Pictures paired with source code:
==============================

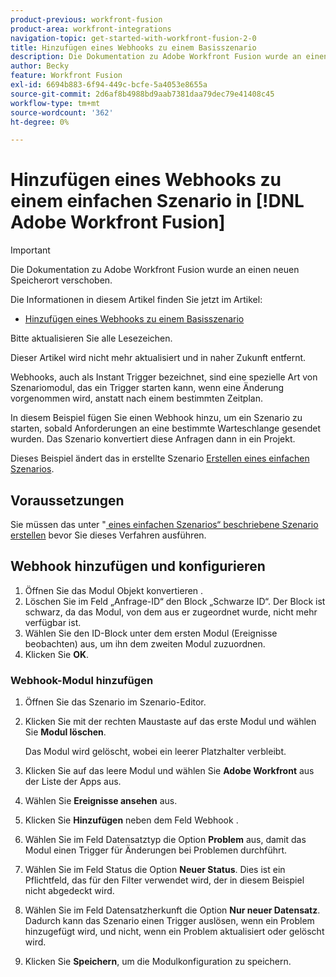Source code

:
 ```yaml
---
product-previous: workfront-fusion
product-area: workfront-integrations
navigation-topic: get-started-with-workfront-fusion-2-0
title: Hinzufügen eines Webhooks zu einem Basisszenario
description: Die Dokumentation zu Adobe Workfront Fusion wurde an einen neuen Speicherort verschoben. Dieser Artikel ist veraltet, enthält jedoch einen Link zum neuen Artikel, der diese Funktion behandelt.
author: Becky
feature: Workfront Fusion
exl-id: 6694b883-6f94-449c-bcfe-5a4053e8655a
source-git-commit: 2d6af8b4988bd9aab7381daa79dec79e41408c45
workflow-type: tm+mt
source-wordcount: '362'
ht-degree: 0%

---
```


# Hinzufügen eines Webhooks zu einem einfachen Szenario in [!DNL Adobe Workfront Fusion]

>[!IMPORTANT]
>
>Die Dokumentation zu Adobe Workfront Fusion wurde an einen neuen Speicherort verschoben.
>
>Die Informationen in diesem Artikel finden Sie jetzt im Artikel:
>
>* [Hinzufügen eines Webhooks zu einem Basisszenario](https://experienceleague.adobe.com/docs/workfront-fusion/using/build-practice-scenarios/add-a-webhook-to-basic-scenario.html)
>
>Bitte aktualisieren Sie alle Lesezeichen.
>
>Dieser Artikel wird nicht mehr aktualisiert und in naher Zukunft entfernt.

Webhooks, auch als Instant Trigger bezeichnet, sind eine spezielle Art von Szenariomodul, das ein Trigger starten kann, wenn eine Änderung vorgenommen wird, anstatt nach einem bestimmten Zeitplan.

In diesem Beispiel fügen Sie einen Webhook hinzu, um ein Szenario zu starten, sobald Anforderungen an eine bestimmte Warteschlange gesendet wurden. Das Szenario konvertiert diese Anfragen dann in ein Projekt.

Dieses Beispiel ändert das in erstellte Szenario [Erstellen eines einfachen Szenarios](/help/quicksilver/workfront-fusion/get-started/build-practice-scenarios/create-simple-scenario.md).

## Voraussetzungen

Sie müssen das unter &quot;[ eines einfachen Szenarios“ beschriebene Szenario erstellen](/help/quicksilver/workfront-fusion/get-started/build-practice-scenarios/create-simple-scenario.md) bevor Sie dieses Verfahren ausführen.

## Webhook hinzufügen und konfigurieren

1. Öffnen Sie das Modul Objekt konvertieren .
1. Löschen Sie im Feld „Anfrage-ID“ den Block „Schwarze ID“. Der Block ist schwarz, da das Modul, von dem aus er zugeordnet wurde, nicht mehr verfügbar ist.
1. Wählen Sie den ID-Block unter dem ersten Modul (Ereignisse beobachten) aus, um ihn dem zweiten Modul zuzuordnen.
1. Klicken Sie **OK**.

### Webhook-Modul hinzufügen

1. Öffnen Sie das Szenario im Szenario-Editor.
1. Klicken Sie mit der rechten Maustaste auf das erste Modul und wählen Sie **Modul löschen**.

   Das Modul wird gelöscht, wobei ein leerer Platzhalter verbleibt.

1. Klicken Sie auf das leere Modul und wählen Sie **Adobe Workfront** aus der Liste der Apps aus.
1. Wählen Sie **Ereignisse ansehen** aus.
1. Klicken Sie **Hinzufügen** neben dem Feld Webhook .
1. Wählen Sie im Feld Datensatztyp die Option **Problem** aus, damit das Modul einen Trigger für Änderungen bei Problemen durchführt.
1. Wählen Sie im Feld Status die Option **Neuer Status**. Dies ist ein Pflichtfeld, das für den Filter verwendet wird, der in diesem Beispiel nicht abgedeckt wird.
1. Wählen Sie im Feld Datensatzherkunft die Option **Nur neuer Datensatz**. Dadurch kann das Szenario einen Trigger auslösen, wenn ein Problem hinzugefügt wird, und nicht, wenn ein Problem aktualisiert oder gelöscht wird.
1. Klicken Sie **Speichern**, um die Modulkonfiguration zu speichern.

==============================

How to complete this task:
Write every line above out again exactly; pictures do not belong in the copy.

Response area:
Source code

:
 ```yaml
---
product-previous: workfront-fusion
product-area: workfront-integrations
navigation-topic: get-started-with-workfront-fusion-2-0
title: Hinzufügen eines Webhooks zu einem Basisszenario
description: Die Dokumentation zu Adobe Workfront Fusion wurde an einen neuen Speicherort verschoben. Dieser Artikel ist veraltet, enthält jedoch einen Link zum neuen Artikel, der diese Funktion behandelt.
author: Becky
feature: Workfront Fusion
exl-id: 6694b883-6f94-449c-bcfe-5a4053e8655a
source-git-commit: 2d6af8b4988bd9aab7381daa79dec79e41408c45
workflow-type: tm+mt
source-wordcount: '362'
ht-degree: 0%

---
```


# Hinzufügen eines Webhooks zu einem einfachen Szenario in [!DNL Adobe Workfront Fusion]

>[!IMPORTANT]
>
>Die Dokumentation zu Adobe Workfront Fusion wurde an einen neuen Speicherort verschoben.
>
>Die Informationen in diesem Artikel finden Sie jetzt im Artikel:
>
>* [Hinzufügen eines Webhooks zu einem Basisszenario](https://experienceleague.adobe.com/docs/workfront-fusion/using/build-practice-scenarios/add-a-webhook-to-basic-scenario.html)
>
>Bitte aktualisieren Sie alle Lesezeichen.
>
>Dieser Artikel wird nicht mehr aktualisiert und in naher Zukunft entfernt.

Webhooks, auch als Instant Trigger bezeichnet, sind eine spezielle Art von Szenariomodul, das ein Trigger starten kann, wenn eine Änderung vorgenommen wird, anstatt nach einem bestimmten Zeitplan.

In diesem Beispiel fügen Sie einen Webhook hinzu, um ein Szenario zu starten, sobald Anforderungen an eine bestimmte Warteschlange gesendet wurden. Das Szenario konvertiert diese Anfragen dann in ein Projekt.

Dieses Beispiel ändert das in erstellte Szenario [Erstellen eines einfachen Szenarios](/help/quicksilver/workfront-fusion/get-started/build-practice-scenarios/create-simple-scenario.md).

## Voraussetzungen

Sie müssen das unter &quot;[ eines einfachen Szenarios“ beschriebene Szenario erstellen](/help/quicksilver/workfront-fusion/get-started/build-practice-scenarios/create-simple-scenario.md) bevor Sie dieses Verfahren ausführen.

## Webhook hinzufügen und konfigurieren

1. Öffnen Sie das Modul Objekt konvertieren .
1. Löschen Sie im Feld „Anfrage-ID“ den Block „Schwarze ID“. Der Block ist schwarz, da das Modul, von dem aus er zugeordnet wurde, nicht mehr verfügbar ist.
1. Wählen Sie den ID-Block unter dem ersten Modul (Ereignisse beobachten) aus, um ihn dem zweiten Modul zuzuordnen.
1. Klicken Sie **OK**.

### Webhook-Modul hinzufügen

1. Öffnen Sie das Szenario im Szenario-Editor.
1. Klicken Sie mit der rechten Maustaste auf das erste Modul und wählen Sie **Modul löschen**.

   Das Modul wird gelöscht, wobei ein leerer Platzhalter verbleibt.

1. Klicken Sie auf das leere Modul und wählen Sie **Adobe Workfront** aus der Liste der Apps aus.
1. Wählen Sie **Ereignisse ansehen** aus.
1. Klicken Sie **Hinzufügen** neben dem Feld Webhook .
1. Wählen Sie im Feld Datensatztyp die Option **Problem** aus, damit das Modul einen Trigger für Änderungen bei Problemen durchführt.
1. Wählen Sie im Feld Status die Option **Neuer Status**. Dies ist ein Pflichtfeld, das für den Filter verwendet wird, der in diesem Beispiel nicht abgedeckt wird.
1. Wählen Sie im Feld Datensatzherkunft die Option **Nur neuer Datensatz**. Dadurch kann das Szenario einen Trigger auslösen, wenn ein Problem hinzugefügt wird, und nicht, wenn ein Problem aktualisiert oder gelöscht wird.
1. Klicken Sie **Speichern**, um die Modulkonfiguration zu speichern.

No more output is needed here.